[Quoted passage]:

▬▬▬▬▬▬▬▬▬▬

I simply do not share the deluded optimism of those close to the deal at Tottenham. Several years ago Spurs ran a campaign called ‘out the tout’, with the aim of preventing tickets being sold to fans for extortionate sums of money. The deal with StubHub casts serious doubt over the club’s motivation on eradicating touts. The facility allows fans to extort vast sums of money out of fellow fans and to make matters worse, the club are also likely to get a slice of the deal.
You may think I am sensationalising things a little bit here, so let me run you through what could feasibly happen next year. The facility will only come into effect when all general sale tickets are sold. Last season Spurs sold out almost every week and therefore the system will be used for most home games. Clearly an over demand for tickets (i.e. selling out) means the market price is too low. How high could a price for a Spurs ticket on StubHub rise to then?

▬▬▬▬▬▬▬▬▬▬

[Given entries]:
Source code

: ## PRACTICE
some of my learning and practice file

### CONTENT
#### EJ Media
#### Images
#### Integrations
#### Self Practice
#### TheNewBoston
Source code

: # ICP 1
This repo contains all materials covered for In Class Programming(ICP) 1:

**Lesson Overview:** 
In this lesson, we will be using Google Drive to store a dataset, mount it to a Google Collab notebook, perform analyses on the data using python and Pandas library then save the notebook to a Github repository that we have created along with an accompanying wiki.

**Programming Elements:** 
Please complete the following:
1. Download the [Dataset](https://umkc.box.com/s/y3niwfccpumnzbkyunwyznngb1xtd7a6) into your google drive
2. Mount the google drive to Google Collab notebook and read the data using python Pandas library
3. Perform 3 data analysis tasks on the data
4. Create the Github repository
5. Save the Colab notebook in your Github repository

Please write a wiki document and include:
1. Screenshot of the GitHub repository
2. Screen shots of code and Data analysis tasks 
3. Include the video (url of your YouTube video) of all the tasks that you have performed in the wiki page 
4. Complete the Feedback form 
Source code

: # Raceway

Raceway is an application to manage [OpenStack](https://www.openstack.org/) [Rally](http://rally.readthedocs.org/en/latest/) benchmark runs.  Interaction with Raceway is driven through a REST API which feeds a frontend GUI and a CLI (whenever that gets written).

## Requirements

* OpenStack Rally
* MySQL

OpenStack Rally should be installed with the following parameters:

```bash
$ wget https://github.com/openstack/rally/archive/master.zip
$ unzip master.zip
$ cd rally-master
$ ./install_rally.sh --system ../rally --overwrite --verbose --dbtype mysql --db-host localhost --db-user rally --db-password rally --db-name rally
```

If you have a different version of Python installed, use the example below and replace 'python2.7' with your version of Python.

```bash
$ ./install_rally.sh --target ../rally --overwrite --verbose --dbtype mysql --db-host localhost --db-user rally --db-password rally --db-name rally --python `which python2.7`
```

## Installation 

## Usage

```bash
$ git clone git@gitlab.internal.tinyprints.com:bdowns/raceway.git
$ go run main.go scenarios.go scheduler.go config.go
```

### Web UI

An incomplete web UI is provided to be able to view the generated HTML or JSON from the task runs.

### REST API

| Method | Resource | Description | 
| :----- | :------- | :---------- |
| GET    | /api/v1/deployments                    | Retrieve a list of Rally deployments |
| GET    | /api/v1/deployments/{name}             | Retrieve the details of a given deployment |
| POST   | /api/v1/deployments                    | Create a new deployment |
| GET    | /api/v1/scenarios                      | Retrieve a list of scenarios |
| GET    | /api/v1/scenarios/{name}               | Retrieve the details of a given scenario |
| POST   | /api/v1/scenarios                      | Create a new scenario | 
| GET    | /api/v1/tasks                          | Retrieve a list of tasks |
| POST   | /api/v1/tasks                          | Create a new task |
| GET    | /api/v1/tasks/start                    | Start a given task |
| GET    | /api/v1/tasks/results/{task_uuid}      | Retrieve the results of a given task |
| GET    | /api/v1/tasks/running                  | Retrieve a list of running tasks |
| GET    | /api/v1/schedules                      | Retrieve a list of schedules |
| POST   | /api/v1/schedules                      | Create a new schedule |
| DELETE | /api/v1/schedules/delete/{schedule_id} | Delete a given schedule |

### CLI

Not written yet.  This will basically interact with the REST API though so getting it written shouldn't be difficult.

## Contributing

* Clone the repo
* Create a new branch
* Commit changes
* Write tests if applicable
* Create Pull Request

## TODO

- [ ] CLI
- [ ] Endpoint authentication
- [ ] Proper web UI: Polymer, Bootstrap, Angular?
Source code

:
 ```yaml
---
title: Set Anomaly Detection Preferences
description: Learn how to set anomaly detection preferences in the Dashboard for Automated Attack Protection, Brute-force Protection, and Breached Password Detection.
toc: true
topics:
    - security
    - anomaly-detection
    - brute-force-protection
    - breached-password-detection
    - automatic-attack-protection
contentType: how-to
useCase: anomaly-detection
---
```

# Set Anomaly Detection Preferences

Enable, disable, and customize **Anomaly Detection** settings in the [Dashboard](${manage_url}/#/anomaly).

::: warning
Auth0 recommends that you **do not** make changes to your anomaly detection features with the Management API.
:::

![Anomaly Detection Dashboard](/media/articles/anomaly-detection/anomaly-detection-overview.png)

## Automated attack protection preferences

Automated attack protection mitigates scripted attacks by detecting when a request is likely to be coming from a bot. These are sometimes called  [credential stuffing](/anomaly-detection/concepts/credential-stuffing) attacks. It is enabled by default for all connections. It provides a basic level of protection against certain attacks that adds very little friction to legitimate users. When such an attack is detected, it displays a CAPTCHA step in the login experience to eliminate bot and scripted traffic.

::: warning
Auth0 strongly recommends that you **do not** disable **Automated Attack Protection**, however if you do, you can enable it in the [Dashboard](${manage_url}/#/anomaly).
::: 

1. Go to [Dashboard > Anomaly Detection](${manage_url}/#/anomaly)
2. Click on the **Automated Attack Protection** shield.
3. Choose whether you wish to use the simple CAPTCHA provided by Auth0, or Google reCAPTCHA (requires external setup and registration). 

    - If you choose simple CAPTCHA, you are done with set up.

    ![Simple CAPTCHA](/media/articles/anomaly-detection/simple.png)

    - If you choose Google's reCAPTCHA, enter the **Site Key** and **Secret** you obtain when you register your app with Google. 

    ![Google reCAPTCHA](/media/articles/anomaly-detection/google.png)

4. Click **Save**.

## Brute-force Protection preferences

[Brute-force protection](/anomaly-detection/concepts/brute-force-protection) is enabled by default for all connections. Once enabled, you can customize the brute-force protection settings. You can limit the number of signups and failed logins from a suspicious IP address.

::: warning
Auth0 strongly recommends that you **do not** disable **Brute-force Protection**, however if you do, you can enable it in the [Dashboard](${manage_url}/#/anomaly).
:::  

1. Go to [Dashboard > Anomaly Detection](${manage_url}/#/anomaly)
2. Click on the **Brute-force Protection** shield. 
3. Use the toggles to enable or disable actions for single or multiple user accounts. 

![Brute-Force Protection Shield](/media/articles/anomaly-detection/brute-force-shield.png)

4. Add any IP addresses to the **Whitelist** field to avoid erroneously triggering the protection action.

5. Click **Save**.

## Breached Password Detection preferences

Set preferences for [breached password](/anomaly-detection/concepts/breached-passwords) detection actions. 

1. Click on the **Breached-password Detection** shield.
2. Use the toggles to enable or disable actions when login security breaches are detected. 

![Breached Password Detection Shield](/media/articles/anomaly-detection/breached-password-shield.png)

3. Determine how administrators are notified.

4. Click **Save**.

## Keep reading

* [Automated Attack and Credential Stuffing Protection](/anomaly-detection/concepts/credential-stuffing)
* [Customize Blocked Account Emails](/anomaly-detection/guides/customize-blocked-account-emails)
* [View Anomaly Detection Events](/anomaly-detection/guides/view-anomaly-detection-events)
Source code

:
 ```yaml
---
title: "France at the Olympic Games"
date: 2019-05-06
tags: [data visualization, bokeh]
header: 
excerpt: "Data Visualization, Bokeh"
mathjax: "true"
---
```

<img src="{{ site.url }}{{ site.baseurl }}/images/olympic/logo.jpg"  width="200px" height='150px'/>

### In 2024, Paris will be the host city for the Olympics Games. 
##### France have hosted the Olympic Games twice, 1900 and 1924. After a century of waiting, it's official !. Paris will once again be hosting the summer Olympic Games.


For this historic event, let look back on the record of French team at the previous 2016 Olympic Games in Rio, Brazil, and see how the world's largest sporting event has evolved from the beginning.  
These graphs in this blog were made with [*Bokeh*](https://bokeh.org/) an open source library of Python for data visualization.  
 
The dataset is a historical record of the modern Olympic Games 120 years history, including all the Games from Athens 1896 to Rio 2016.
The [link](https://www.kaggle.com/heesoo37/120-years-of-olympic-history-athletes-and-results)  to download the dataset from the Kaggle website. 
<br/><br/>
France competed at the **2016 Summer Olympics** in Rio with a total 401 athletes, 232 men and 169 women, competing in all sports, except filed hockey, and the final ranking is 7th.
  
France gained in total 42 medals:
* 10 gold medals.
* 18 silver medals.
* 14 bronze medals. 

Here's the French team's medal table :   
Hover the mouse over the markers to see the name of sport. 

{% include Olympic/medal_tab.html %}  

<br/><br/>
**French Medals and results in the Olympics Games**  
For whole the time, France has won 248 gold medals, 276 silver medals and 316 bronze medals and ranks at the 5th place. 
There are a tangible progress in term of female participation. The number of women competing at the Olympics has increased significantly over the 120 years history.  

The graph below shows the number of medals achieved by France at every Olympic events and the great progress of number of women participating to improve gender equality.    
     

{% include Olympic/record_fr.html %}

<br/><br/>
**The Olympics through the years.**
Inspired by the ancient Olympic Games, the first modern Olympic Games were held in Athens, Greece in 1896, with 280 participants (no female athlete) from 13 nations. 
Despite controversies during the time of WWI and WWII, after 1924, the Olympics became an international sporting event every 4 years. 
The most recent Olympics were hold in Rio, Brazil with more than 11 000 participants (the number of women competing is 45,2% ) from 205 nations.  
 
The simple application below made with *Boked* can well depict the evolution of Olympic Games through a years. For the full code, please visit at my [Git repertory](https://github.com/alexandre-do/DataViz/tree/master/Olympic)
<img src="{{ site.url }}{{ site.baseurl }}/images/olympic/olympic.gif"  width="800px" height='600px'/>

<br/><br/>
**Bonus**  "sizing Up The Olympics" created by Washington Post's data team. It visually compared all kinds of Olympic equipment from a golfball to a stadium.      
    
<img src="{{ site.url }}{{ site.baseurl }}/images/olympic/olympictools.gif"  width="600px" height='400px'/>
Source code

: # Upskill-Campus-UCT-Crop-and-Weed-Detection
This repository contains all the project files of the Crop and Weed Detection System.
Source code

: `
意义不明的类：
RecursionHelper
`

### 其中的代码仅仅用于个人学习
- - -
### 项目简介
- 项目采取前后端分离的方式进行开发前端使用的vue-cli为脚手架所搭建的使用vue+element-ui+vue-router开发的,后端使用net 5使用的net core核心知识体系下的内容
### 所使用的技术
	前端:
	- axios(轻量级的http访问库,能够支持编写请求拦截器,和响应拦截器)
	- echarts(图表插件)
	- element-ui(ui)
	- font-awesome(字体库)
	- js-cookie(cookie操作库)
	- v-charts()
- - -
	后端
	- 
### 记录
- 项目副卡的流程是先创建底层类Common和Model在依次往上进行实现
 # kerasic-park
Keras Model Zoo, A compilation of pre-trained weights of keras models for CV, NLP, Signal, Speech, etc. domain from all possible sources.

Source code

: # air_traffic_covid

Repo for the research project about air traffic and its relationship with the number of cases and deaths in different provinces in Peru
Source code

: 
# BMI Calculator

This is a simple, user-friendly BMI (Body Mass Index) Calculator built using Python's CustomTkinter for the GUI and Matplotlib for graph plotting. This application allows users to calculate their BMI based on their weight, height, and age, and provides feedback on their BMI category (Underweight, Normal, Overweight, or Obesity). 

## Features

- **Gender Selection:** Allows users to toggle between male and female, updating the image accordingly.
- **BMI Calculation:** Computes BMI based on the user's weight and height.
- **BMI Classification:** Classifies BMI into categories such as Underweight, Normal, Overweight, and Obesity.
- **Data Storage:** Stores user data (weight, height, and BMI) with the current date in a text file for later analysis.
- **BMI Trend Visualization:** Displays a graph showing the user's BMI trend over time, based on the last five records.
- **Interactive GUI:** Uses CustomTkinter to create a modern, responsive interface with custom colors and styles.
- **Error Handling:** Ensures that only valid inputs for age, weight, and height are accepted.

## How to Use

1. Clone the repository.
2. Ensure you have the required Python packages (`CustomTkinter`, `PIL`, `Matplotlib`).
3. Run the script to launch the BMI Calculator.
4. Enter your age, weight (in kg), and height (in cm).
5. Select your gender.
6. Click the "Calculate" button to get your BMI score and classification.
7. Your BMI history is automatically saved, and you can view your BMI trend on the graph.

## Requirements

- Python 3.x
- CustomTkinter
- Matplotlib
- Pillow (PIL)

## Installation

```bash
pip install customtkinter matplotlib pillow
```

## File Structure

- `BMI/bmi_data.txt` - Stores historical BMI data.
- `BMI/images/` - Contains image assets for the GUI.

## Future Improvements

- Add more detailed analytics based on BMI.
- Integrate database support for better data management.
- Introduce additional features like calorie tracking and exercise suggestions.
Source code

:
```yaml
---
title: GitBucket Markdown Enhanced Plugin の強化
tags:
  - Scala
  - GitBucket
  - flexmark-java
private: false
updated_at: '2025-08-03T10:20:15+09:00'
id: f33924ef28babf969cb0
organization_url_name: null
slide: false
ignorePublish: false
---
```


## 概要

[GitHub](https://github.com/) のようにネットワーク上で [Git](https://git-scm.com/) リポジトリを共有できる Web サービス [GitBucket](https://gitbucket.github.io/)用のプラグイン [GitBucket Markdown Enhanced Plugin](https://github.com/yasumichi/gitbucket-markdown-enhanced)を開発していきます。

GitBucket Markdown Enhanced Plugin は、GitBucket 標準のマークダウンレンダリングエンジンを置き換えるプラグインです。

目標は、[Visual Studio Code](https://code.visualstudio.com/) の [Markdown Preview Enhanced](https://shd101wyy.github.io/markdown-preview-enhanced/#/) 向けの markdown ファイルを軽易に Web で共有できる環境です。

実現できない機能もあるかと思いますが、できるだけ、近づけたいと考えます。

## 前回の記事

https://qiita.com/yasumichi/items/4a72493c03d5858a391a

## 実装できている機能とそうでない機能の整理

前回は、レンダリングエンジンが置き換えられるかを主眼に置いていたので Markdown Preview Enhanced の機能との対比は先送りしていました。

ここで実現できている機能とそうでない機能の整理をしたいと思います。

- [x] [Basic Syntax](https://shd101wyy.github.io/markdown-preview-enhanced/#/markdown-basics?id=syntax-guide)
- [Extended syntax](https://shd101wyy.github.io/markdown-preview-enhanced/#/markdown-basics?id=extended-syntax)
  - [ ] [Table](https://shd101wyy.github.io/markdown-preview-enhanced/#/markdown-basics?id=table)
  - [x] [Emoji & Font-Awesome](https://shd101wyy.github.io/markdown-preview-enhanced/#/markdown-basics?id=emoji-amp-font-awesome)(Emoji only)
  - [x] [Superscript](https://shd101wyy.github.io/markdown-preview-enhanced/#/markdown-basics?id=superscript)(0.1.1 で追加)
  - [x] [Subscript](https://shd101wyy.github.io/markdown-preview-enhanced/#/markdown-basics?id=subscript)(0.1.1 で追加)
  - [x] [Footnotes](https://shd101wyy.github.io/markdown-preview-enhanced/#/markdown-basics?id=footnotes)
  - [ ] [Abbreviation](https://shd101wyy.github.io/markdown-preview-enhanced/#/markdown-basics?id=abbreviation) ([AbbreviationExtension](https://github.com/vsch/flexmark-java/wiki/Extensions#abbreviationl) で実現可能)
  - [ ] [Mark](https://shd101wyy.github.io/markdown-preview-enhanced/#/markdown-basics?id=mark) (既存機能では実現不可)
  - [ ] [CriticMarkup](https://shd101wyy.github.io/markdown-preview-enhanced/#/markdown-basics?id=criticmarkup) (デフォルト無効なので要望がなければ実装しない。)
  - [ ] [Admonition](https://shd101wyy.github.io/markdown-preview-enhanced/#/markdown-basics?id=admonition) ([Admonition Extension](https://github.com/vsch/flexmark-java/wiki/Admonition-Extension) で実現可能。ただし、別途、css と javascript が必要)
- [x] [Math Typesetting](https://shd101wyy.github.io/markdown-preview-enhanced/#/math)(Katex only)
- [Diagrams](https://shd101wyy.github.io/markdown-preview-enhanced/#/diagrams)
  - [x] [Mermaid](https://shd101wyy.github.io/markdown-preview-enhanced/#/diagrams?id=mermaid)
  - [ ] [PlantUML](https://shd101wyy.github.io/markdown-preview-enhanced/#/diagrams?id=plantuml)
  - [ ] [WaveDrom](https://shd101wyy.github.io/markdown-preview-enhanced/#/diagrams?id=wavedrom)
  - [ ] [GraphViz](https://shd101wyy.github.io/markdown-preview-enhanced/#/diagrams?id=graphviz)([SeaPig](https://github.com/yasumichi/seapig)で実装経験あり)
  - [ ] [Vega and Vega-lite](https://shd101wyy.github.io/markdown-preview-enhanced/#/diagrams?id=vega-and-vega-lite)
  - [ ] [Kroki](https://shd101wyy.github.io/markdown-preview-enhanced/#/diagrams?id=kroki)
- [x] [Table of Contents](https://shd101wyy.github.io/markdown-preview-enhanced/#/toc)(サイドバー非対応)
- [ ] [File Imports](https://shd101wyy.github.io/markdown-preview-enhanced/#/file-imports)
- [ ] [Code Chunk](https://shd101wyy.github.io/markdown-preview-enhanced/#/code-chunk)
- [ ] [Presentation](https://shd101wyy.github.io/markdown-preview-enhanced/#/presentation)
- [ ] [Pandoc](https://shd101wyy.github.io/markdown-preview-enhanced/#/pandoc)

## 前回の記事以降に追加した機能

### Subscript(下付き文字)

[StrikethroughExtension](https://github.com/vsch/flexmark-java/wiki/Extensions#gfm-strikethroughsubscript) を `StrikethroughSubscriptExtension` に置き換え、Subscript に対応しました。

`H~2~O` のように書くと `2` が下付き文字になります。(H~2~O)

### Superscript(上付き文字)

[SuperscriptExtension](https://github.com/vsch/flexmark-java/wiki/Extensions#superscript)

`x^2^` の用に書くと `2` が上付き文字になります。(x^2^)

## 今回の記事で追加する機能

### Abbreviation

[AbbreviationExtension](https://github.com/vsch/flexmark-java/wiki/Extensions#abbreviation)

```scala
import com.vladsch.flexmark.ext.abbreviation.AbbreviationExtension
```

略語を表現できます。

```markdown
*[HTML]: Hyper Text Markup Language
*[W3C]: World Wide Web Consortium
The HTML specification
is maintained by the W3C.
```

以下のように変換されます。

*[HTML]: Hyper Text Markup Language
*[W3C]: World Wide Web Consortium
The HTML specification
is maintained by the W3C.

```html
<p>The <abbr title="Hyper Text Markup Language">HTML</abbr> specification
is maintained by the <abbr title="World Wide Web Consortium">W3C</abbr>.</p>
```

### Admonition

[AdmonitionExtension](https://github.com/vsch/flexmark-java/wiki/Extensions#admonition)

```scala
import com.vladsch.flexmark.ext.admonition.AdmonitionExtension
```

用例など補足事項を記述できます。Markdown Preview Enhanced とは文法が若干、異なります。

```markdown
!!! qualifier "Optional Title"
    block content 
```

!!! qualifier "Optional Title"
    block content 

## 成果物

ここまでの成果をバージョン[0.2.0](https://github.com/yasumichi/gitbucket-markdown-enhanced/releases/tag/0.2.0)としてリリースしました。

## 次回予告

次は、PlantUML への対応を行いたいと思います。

▬▬▬▬▬▬▬▬▬▬

Copy the passage on the Tottenham ticket deal word for word, from "You may think" up to and including "rise to then?".

[Written solution]:
You may think I am sensationalising things a little bit here, so let me run you through what could feasibly happen next year. The facility will only come into effect when all general sale tickets are sold. Last season Spurs sold out almost every week and therefore the system will be used for most home games. Clearly an over demand for tickets (i.e. selling out) means the market price is too low. How high could a price for a Spurs ticket on StubHub rise to then?